Thor: Ragnarok (2017): In another example to disprove the
curiously much-vaunted nonsense that Marvel’s superhero movies don’t leave space
for their directors to express their individuality, Taiki Waititi’s Thor movie
is very much a Taiki Waititi Thor movie, featuring exactly the style and tone of
humour you’d expect from the director. While I would have preferred someone to
actually succeed at a Thor movie going for the big and operatic tone the best of
the source material tends to have and actually succeed with it, I take a fun,
fast and brilliant to look at SF action comedy with pleasure, even though I
don’t enjoy it quite as much as James Gunn’s Marvel SF action comedies, which
feel just a bit warmer to me. Which is to say that I had a lot of fun with
Ragnarok’s loving and silly plundering of Greg Pak’s fine Hulk and Walt
Simonson’s transcendentally brilliant Thor runs.
The Cradle Will Fall (1983): In a very different time,
medium, and budget bracket, often great TV director John Llewellyn Moxey shot
this adaptation of a Mary Higgins Clark potboiler about a brilliant assistant DA
with tragic past-based commitment issues (Lauren Hutton) coming head to head
with a mad scientist doctor (James Farentino). This certainly isn’t one of
Moxey’s best movies, mostly thanks to a script that never quite seems to be able
to hold tone and focus, a problem that’s further exacerbated by the need to
shoe-horn various character from the soap “Guiding Light” into minor roles. From
time to time, Moxey gets the opportunity for one of his patented classical
suspense scenes, but much of the film seems fixated on the elements of the plot
that are the most conventional and least interesting. Despite a spunky turn by
Hutton and some joyful scenery chewing by Farentino, the whole thing never
really comes together as a suspenseful narrative.

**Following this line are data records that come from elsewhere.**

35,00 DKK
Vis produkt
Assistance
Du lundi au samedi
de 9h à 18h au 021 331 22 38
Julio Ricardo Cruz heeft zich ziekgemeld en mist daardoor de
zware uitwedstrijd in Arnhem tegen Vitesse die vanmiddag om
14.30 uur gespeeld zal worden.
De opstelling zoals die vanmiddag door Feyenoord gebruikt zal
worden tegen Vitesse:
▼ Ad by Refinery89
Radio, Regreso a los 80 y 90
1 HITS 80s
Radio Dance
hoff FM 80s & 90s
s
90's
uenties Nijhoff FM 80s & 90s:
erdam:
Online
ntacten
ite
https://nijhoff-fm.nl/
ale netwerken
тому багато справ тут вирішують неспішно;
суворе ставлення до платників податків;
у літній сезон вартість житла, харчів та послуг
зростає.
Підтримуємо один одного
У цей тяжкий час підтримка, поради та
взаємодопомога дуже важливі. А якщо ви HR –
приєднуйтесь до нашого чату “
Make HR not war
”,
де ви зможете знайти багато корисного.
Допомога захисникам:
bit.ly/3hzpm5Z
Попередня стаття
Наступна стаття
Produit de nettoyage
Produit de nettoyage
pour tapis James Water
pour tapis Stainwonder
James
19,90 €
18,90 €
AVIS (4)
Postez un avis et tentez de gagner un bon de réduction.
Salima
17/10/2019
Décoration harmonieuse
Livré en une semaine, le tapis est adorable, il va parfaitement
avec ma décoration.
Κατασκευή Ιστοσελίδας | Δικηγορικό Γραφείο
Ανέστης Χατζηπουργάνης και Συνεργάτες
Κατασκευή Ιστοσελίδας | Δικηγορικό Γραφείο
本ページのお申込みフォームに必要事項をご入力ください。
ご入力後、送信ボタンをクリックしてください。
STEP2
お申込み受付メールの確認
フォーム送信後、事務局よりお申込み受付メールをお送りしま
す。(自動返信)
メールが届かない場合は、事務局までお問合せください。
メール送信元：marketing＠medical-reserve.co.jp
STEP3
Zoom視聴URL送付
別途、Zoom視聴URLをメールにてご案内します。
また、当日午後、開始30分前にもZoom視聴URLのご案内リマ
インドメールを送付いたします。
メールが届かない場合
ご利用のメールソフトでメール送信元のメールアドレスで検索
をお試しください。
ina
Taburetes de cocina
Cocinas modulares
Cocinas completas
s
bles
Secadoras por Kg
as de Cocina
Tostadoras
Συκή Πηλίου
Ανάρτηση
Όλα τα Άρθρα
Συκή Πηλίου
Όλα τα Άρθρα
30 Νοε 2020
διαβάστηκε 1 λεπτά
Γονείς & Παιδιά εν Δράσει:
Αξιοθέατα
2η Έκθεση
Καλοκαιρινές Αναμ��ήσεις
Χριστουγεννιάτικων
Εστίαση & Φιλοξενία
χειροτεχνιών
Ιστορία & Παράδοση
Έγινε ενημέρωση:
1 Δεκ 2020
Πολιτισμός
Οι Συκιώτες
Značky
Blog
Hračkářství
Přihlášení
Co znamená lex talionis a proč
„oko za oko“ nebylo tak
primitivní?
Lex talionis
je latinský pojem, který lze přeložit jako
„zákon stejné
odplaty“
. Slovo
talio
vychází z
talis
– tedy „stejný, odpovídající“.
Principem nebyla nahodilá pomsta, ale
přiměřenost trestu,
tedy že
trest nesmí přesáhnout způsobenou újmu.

The World Beyond (1979): Staying in US TV movie land, this
is the second of two abortive TV pilots about the adventures of Paul Taylor (the
brilliantly named Granville Van Dusen), who is commanded by visions of dead
people to protect the victim of the week (here portrayed by JoBeth Williams)
from supernatural forces.
The plot sees Van Dusen and Williams fighting a mud golem on an island off
the coast of main. Director Noel Black does some pleasantly atmospheric work
with the locations, and seems to enjoy the sort of macabre little events that
warm my heart too, so you bet there’s a mud golem hand staying active after
having been cut off, an occult dabbler causing the whole affair, and some simple
yet pleasant moments of classic suspense. There’s no depth to it, of course, but
as an hour of spooky entertainment, even in the badly looking version recorded
from TV and dubbed from what I suspect to be an EP VHS tape that’s the only way
it is making the rounds, is well worth one’s time.